Le roi est nu !
par K. Selim
C’est comme dans le conte d’Andersen : le Roi se croit drapé dans de superbes habits neufs, tandis que les courtisans font semblant de ne pas le voir nu. C’est un enfant ingénu qui crie alors : « Mais l’empereur est nu ! ».
Le régime égyptien croit que les Egyptiens sont des enfants et ils le lui rendent bien en le montrant dans sa cruelle nudité. Les médias officiels sont là pour vêtir l’évidence de la nudité d’un vieux système autocratique... Sans succès. Le régime de Hosni Moubarak est bien nu. La colère sociale ne cesse de monter mais le régime égyptien s’offre une énième comédie des élections qui ne fait rire aucun Egyptien. Les « sujets » égyptiens commencent à se départir de leur légendaire capacité à endurer et à supporter les avanies que leur infligent les gouvernants et ils ont répondu, comme d’habitude, par le mépris à la sollicitation électorale.
Le régime a choisi d’éliminer et d’embastiller, avant le vote, les candidatures opposantes, de la gauche aux Frères musulmans, pour s’assurer une victoire sans gloire. Les Egyptiens ont répondu massivement en boycottant, encore une fois, la « masrahiya ». A quoi servent des élections courues d’avance, où l’on élimine par des moyens mesquins et brutaux les opposants ? Pour le régime, en éliminant toutes les candidatures des opposants, il élimine aussi par avance tout futur candidat aux présidentielles. En effet, en vertu du dernier amendement de la constitution, tout candidat indépendant aux présidentielles devrait obtenir le soutien de 250 élus pour pouvoir se présenter. C’est grossier, mais c’est comme ça. Le régime s’offre la possibilité « légale » d’organiser la transmission du pouvoir - Moubarak a 79 ans ! - sans présence de candidatures gênantes. Le fils du Roi pourrait prétendre sans problème au trône !

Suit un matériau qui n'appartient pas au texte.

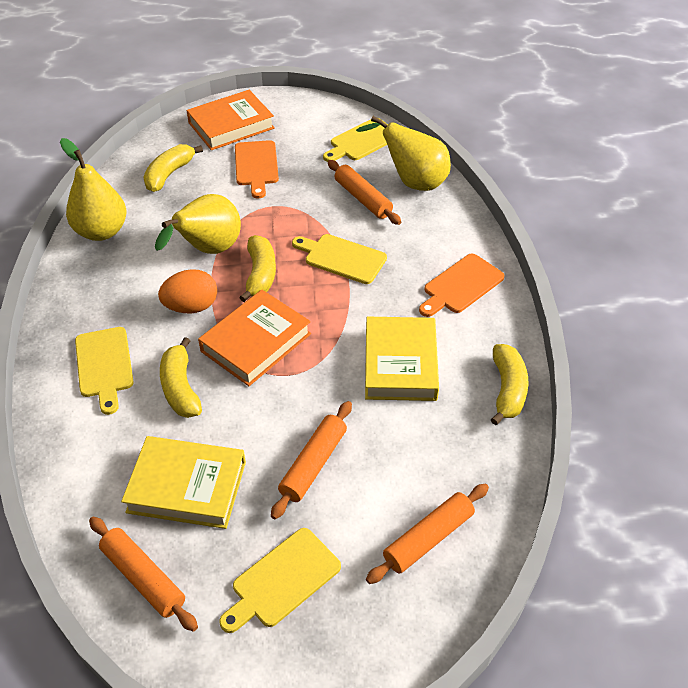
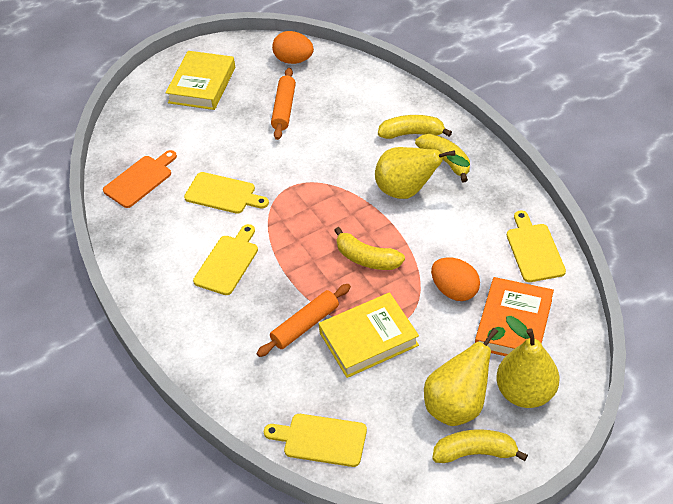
orange book: 2 -> 1
orange cutting board: 2 -> 1
orange egg: 1 -> 2
orange rolling pin: 4 -> 2

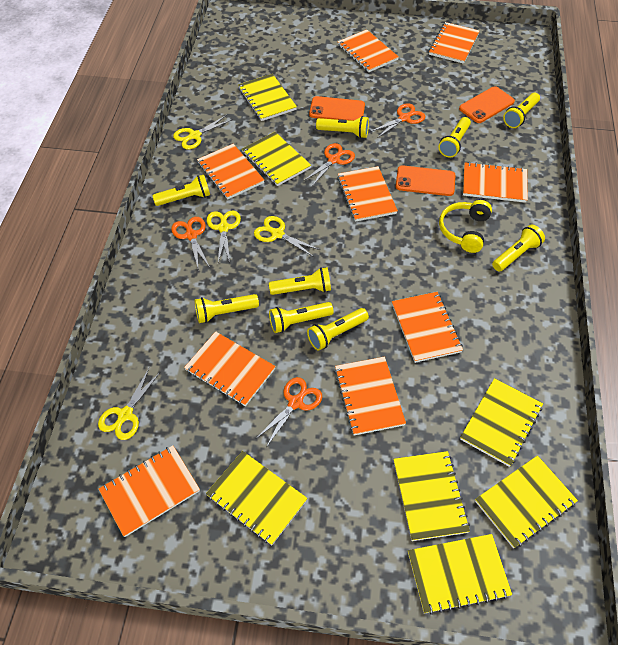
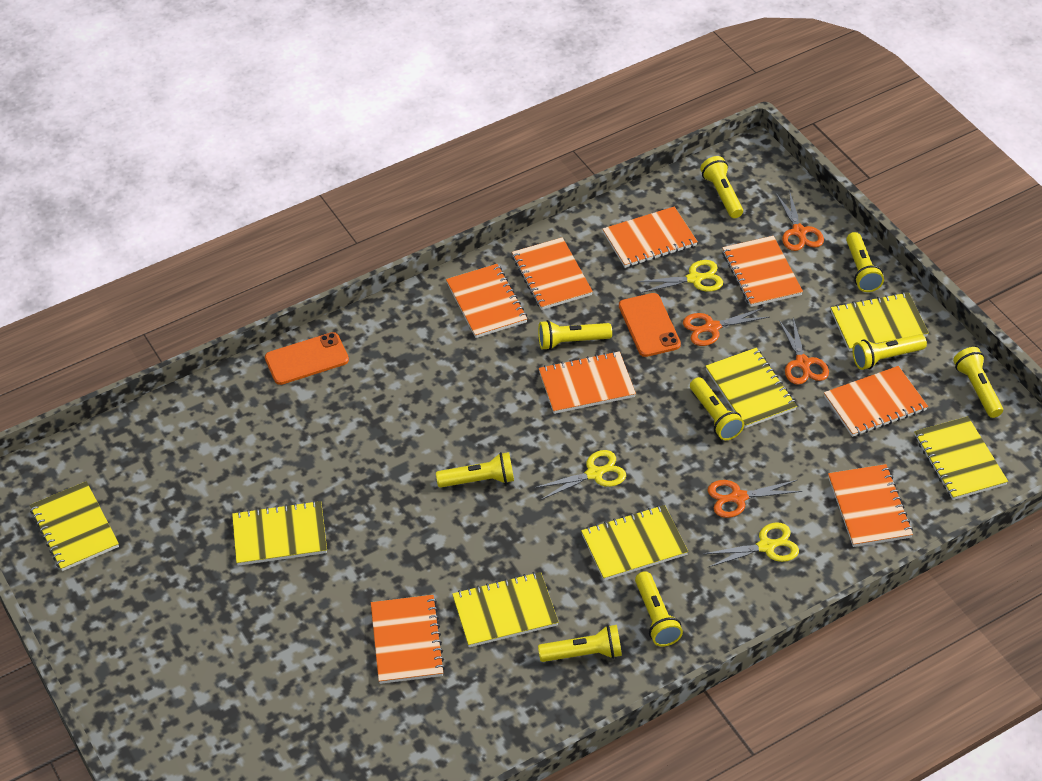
orange notebook: 9 -> 8
orange phone: 3 -> 2
yellow headphones: 1 -> 0
yellow scissors: 4 -> 3

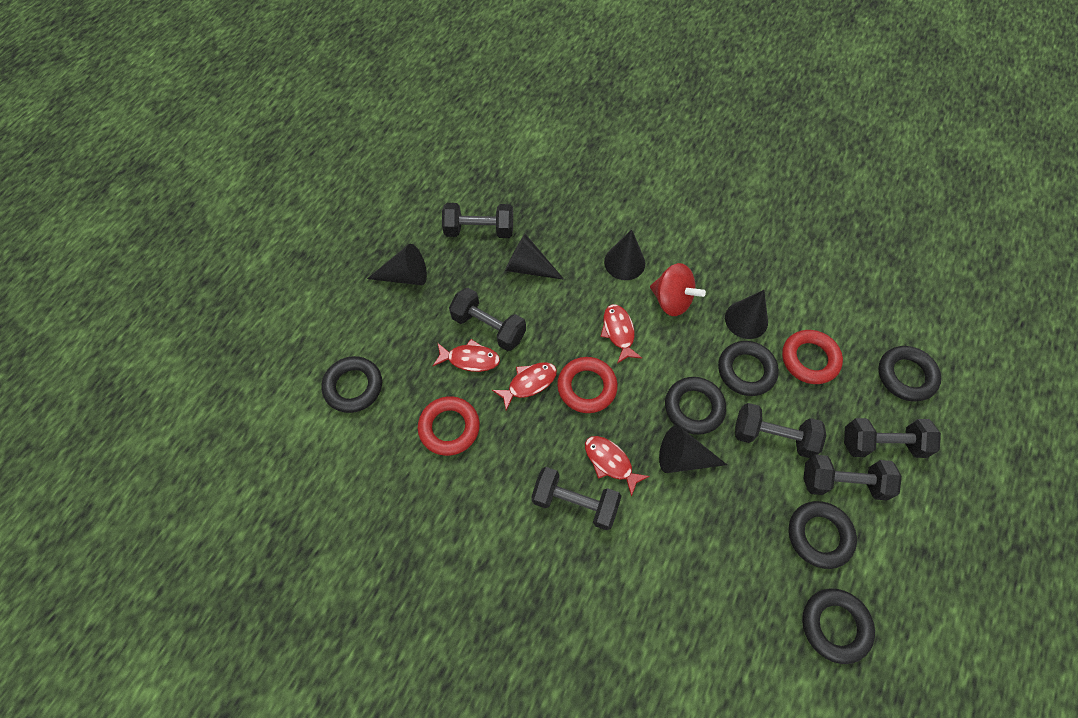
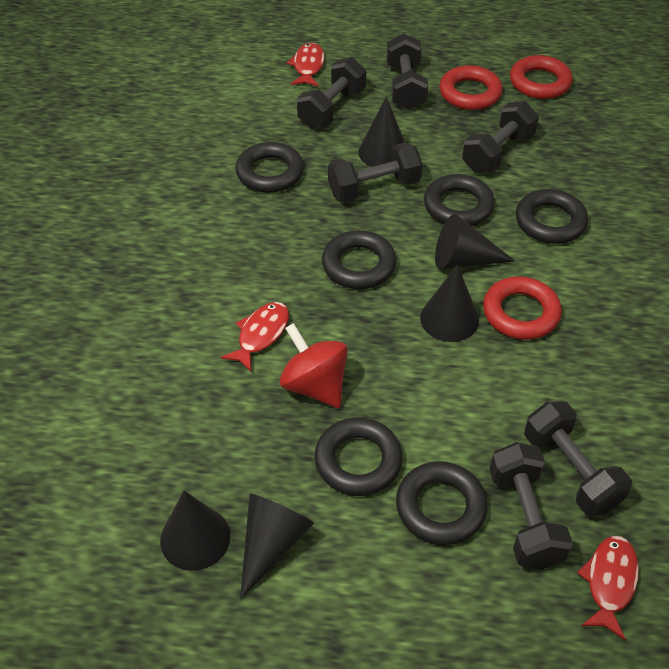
red fish: 4 -> 3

Elles sont belles nos républiques ! Elles peuvent s’accommoder de la désertion des citoyens - à peine 2% des Egyptiens auraient voté, selon des ONG égyptiennes - et prétendre être l’incarnation de la défense des intérêts supérieurs du pays... C’est d’ailleurs pour cela qu’on ne veut pas que le vote décide des élections. Aucune imprévisibilité - celle-là qui fait le sel des démocraties - n’est acceptée. Un vote populaire libre, non balisé préalablement par les éliminations des courants « indésirables », c’est trop dangereux. A plus forte raison quand la population égyptienne exprime ouvertement sa colère.
En 27 ans de pouvoir quasi absolu, l’Egypte de Moubarak voudrait bien se donner des airs en montrant l’afflux des IDE vers le pays et ses jolis taux de croissance. Mais les Egyptiens d’en bas renvoient une tout autre image, celle d’un régime de caste où les inégalités sont vertigineuses, où la corruption sévit et où l’on meurt pour accéder à la bouffée de « aïch ». Les Egyptiens bougent malgré une loi martiale encore en vigueur depuis 1981, qui permet d’interdire tout ce qui déplaît au régime.
Le système Moubarak, modèle de ce qui se passe dans les « républiques » arabes, est si fragile qu’il ne peut que neutraliser préalablement les élections, les vider de leur sens. Ce sont les électeurs absents qui leur ont donné un sens : montrer que le système est totalement nu.